How weird is this? I find Janet Daley’s columns morbidly fascinating given that, in a manner not dissimilar to Simon Heffer, she often seems like an unusually clear spokesperson for the neoliberal world view in the broadest sense of the term. So when she begins to write peans to declining living standards, it’s hard not to draw the conclusion that a crisis of moral confidence is beginning to set in amongst the ruling class:
Now don’t get me wrong, I believe profoundly in the value of mass prosperity and the ability of free markets to deliver it: the personal freedom, self-determination and dignity that come with financial independence are transforming for individuals and for the societies in which they are generally available.
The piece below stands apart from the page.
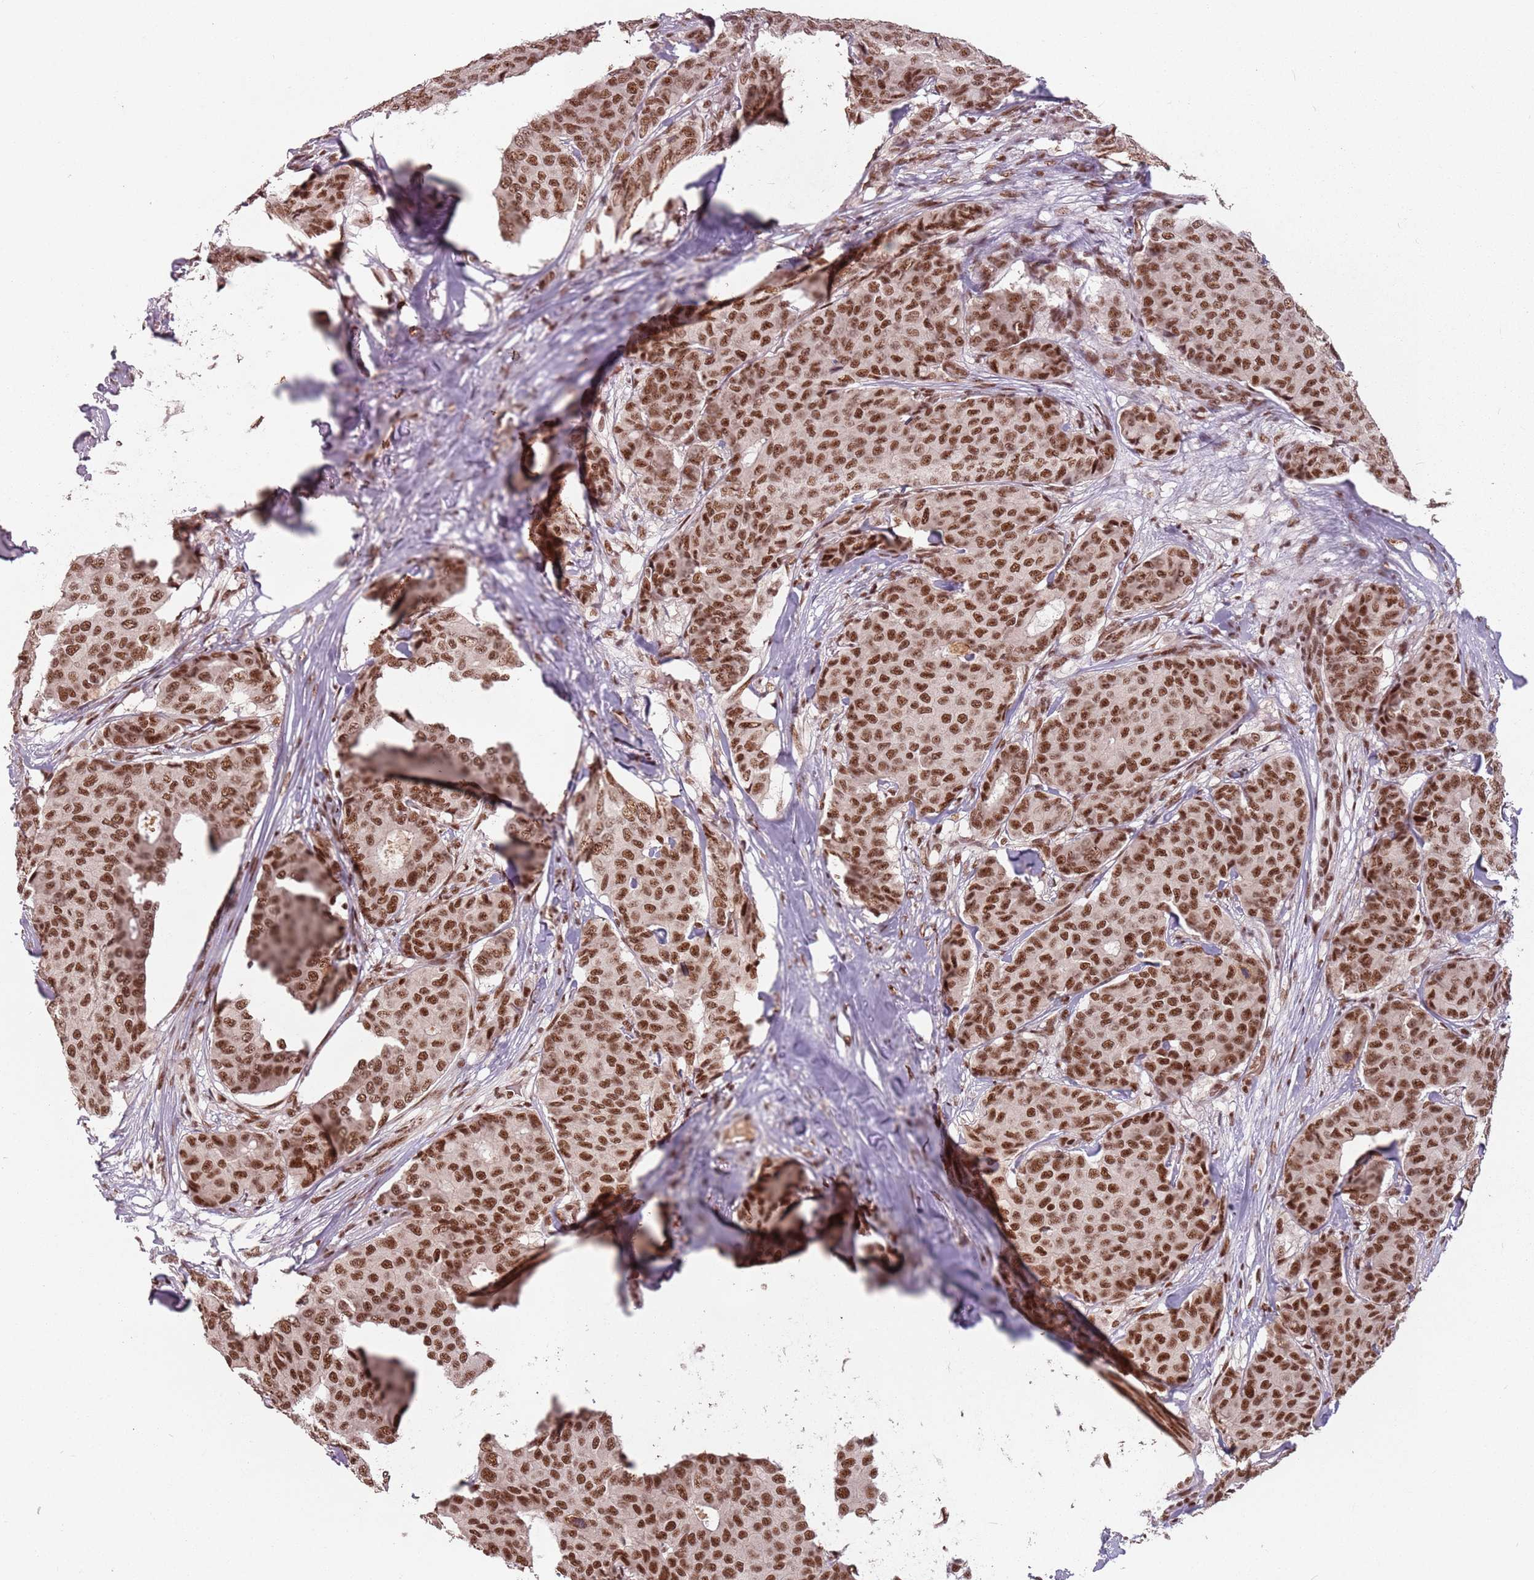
{"staining": {"intensity": "moderate", "quantity": ">75%", "location": "nuclear"}, "tissue": "breast cancer", "cell_type": "Tumor cells", "image_type": "cancer", "snomed": [{"axis": "morphology", "description": "Duct carcinoma"}, {"axis": "topography", "description": "Breast"}], "caption": "Tumor cells reveal medium levels of moderate nuclear expression in approximately >75% of cells in breast cancer.", "gene": "NCBP1", "patient": {"sex": "female", "age": 75}}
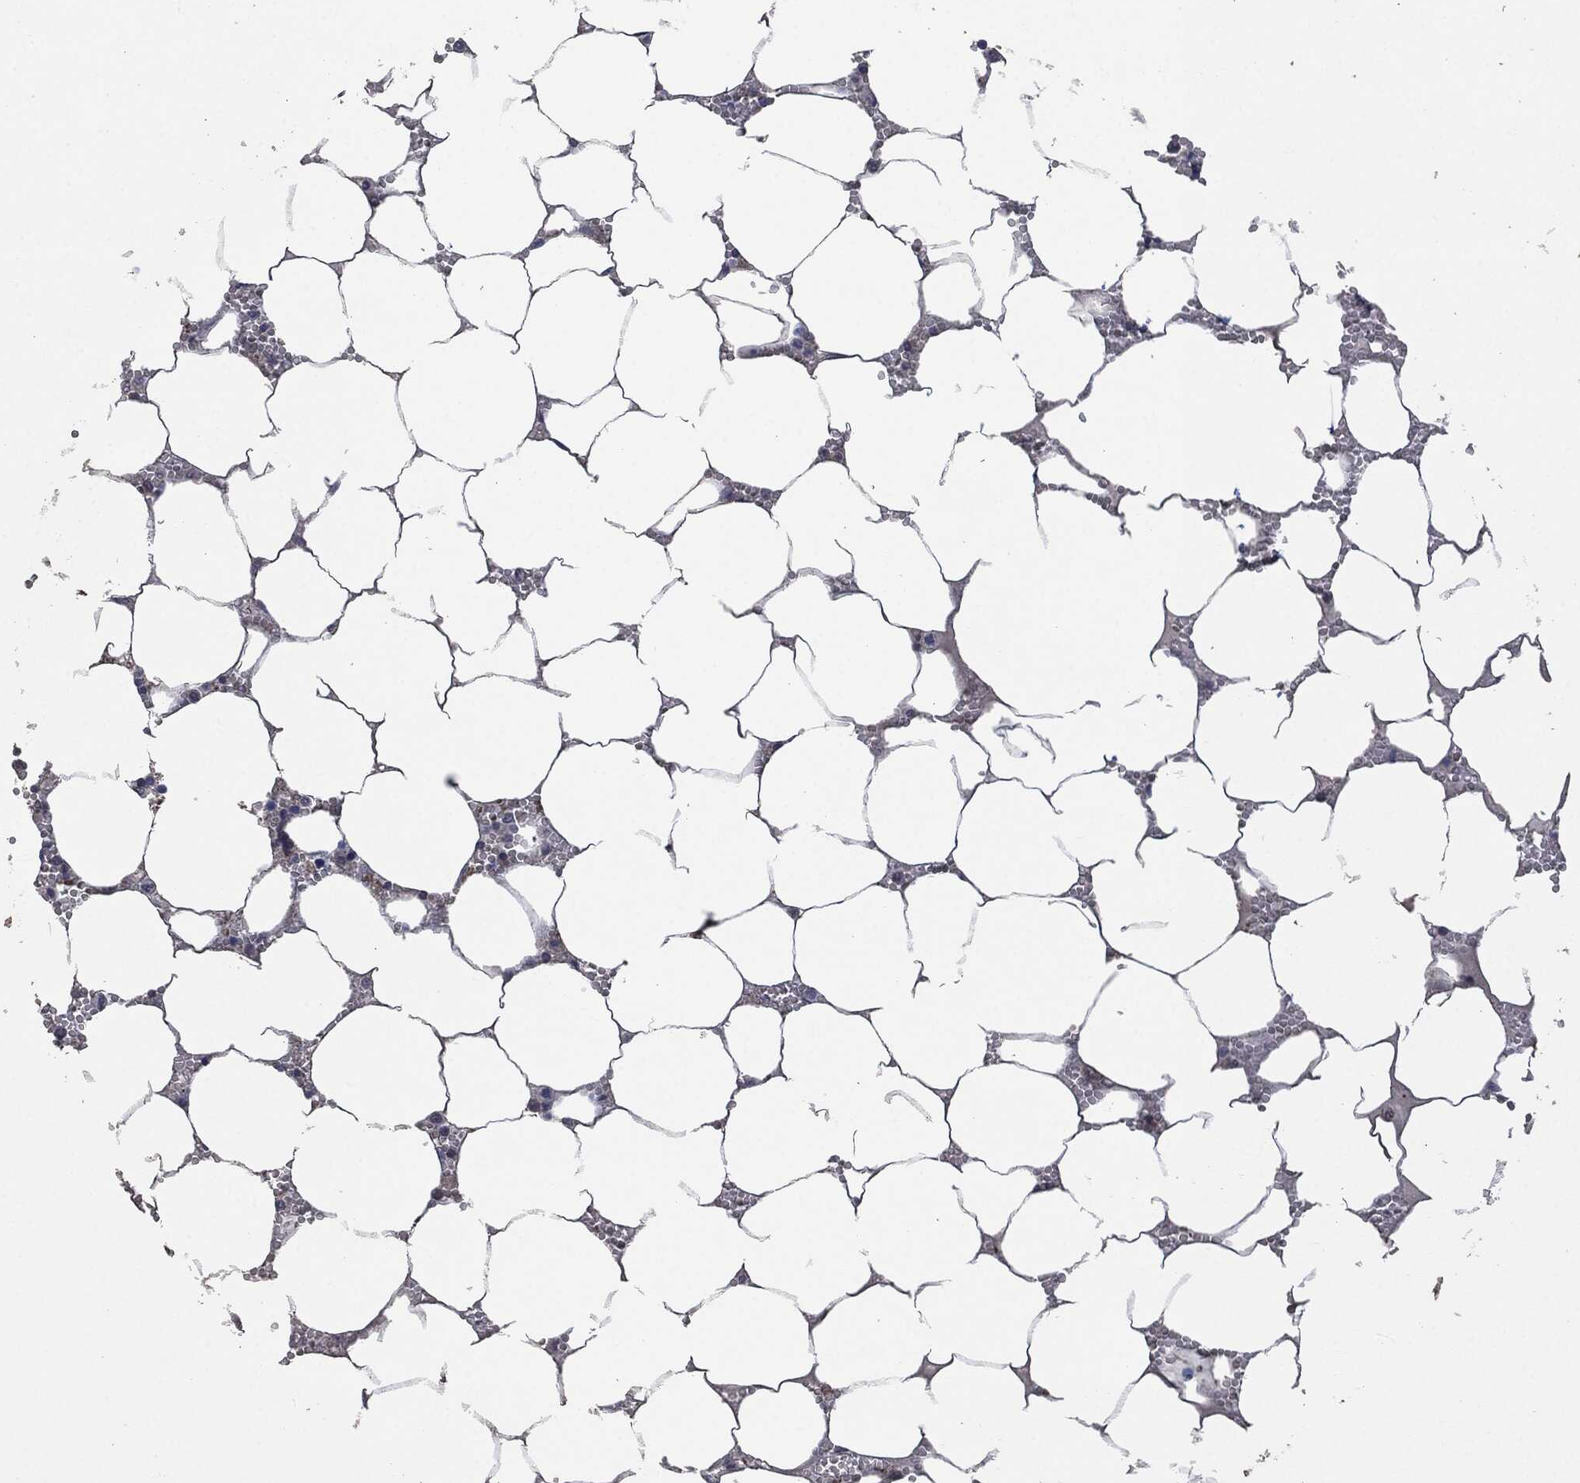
{"staining": {"intensity": "negative", "quantity": "none", "location": "none"}, "tissue": "bone marrow", "cell_type": "Hematopoietic cells", "image_type": "normal", "snomed": [{"axis": "morphology", "description": "Normal tissue, NOS"}, {"axis": "topography", "description": "Bone marrow"}], "caption": "Immunohistochemical staining of unremarkable human bone marrow demonstrates no significant staining in hematopoietic cells. (Brightfield microscopy of DAB immunohistochemistry (IHC) at high magnification).", "gene": "MSLN", "patient": {"sex": "female", "age": 64}}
And yet, and yet… through this very independence that comes with relative wealth, something has been lost.
She then goes on a bizarre trip down memory lane, recounting how a lack of affluence in her upbringing went hand-in-hand with solidarity and mutual aid (presumably now absent from her life in exchange for the ‘personal freedom, self-determination and dignity’ that she enjoys as a wealthy columnist and leader writer). Apparently the 1970s were a moral golden age for an ‘impoverished’ British middle class before renewed affluence inflicted a plethora of pathologies on a blighted people. Furthermore traditional working values were mysteriously ‘junked in favour of celebrity culture and materialism’ (as if cultural shifts occur in a vacuum). All in all it sounds like Janet Daley thinks neoliberalism has been a bit shit really, in spite of all the virtues she has spent a career imputing to it. So now, thankfully, we can recognise that ‘there might be a chance to recover something valuable that has been almost forgotten’.
Wow. The article is so weird that it’s almost difficult to know what to make of it (particularly when one reads it in terms of Charles Moore’s admission that he is starting to think the left might actually be right). I’ll have a stab at understanding it though: the rambling weirdness of the article is not a function of Daley’s intellectual vacuity (she is an extremely bright woman) nor ideological incoherence (on the contrary the ex-philosopher is a resolutely consistent advocate of neoliberal doctrine). It’s a sign that the empirical claim on which her entire political framework is founded is finding itself more trenchantly falsified with each passing day. With this comes disorientation, inconsistency and a vague nostalgia for the past – a reassertion of ‘traditional values’, imbued with a moral charge that she herself (possessed of ‘dignity’ and ‘self-determination’) escapes in daily life.
Anyone else get the feeling that the neoliberals are going to get really nasty and moralistic rather than let go of their dogmas?